Harengs nouveaux, bite dans le cul et tête de porc pressée-frites, mon premier week-end de juillet, belge et pas vraiment kasher, à peine le temps de revoir la rue des teinturiers, son Paradis de la Babouche, et, pour rentrer le soir à la maison, quand le soleil revient, prendre ces vieux tramways pouilleux, dans lesquels aucun belge n’est jamais monté, juste deux polonaises, trois portugais, P. et moi, bien sûr, et tous les arabes du quartier.
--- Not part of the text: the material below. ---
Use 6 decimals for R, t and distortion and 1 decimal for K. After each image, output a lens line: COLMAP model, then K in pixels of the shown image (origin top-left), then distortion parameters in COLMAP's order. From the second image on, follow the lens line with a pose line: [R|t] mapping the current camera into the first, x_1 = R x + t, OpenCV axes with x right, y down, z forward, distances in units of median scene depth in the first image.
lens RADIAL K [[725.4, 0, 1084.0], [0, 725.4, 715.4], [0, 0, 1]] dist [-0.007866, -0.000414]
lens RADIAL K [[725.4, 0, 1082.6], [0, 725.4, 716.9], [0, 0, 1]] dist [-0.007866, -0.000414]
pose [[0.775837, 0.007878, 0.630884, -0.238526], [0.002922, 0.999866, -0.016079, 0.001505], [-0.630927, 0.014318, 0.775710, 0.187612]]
Sur le i-Pod de salon, à tourner en boucle, à nous refiler sa neurasthénie du bonheur, Tracey Thorn, Judy Garland du pauvre et de nos illusions défaites, à la nausée, et encore l'égouttoir à vider... A la télé il pleut à Paris aussi, aux infos sur France 2 ils disent que les cours d’eau en France, on a fait des analyses, on a trouvé des particules, c’est des médicaments, de tout. C'est le genre de choses qu’on sait si bien faire encore, à force de gaver nos ruisseaux de paracétamol, de mettre nos fleuves sous lexomil, nos pharmacies en faillite, que si du ciel continue à se déverser autant d'eau, les caniveaux de nos villes feront de nouveaux affluents pour ces rivières d’antibiotiques, qui débordent, partout.
Et dans nos campagnes, les cygnes tombent en plein vol, de la grippe, sur nos champs.

Je rentre en France, l’eau descend les escaliers du RER, cette moiteur des sous-sols, plus besoin de voyager beaucoup pour se ramener de belles maladies tropicales, cet été c’est ici et tous les jours, la saison des pluies. Et parfois, à me retrouver là, je voudrais juste me noyer, dans ma bière trappiste... oh, jouez, jouez encore, tous les sirtakis, baglamas et bouzoukis.